→ Text to read
**********

For onshore and even shallow-water production, assessment of asphaltene deposition risk is not as critical, due to the lower economic impact and easier ability to remediate. For deepwater fields, however, it is imperative that an exacting evaluation be made. 

Asphaltene-ACSA tests of Crude Oil A using heptane as the destabilizing solvent—transmittance trace scans.
Fig. 2. Asphaltene-ACSA tests of Crude Oil A using heptane as the destabilizing solvent—transmittance trace scans.

The initial testing performed generally determines whether any asphaltene instability exists and, if so, measure the asphaltene onset pressure. Various methods have been developed to measure asphaltene onset pressures, including: electrical conductance;7 filtration/phase sampling and analysis;8,9,10 light scattering;11,12 acoustics;13 and high-pressure microscopy.14 The filtration/phase sampling and analysis methods can provide the equilibrium asphaltene contents as a function of pressure, as well. Most testing is performed by PVT service companies, using methods that monitor laser transmittance and/or high-pressure microscopy, to determine whether asphaltenes precipitate during isothermal depressurization tests performed at, or near, reservoir temperature.

Another method exists for generating asphaltene deposition, from live fluid samples, within a rotating concentric cylinder or Taylor-Couette system.15,16,17 This testing can be considered for crude oils that are determined to have asphaltene onset pressures.

**********

→ Data shown
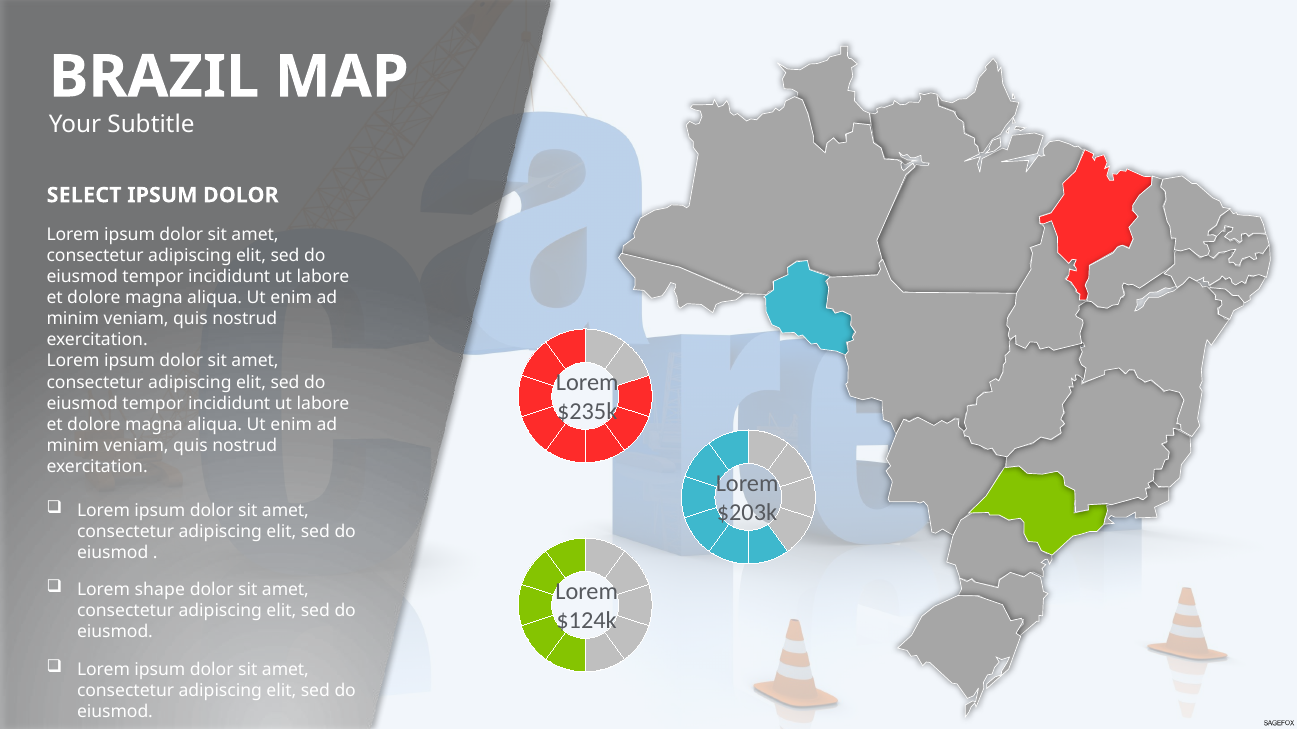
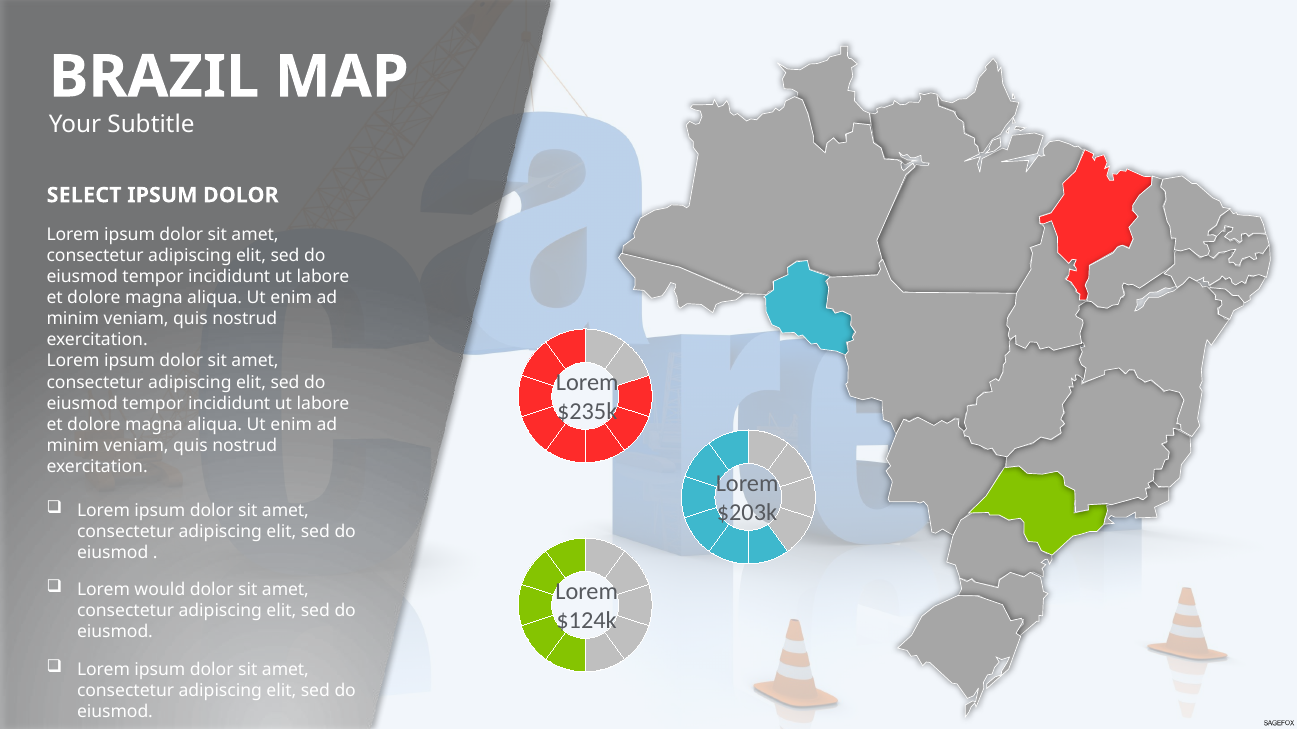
shape: shape -> would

**********

→ Problem
Can you pick up the passage on asphaltene deposition testing after its last sentence and carry it forward?

→ Written reply
Live fluid testing is often supplemented with modelling work and/or dead crude oil screening methods. As crude oils can vary significantly—even within the same field—the live fluid sample obtained may not be representative of the entire field, or the production expected through the field’s life. Models such as PC-SAFT or ASIST can be tuned to the available live fluid testing and bridge gaps from having varying crude oil compositions, and different reservoir and production conditions, within different wells and zones in a field.18,19 These thermodynamic models do not provide information on actual deposition or asphaltene inhibitor performance. An asphaltene deposition simulator was introduced recently, through incorporating the use of the PC-SAFT equation of state thermodynamic package.20


Methods for evaluating asphaltene inhibitor performance have evolved over time, in an effort to better duplicate actual field conditions. It is well-known that only a small fraction of the asphaltenes precipitate during the production process. Of the precipitated asphaltenes, an even smaller quantity actually deposits to pose a flow assurance risk. The challenge facing the industry is to establish a low-cost, standardized test method that measures the deposition potential, for asphaltene fractions prone to this problem, with a high degree of reliability and reproducibility.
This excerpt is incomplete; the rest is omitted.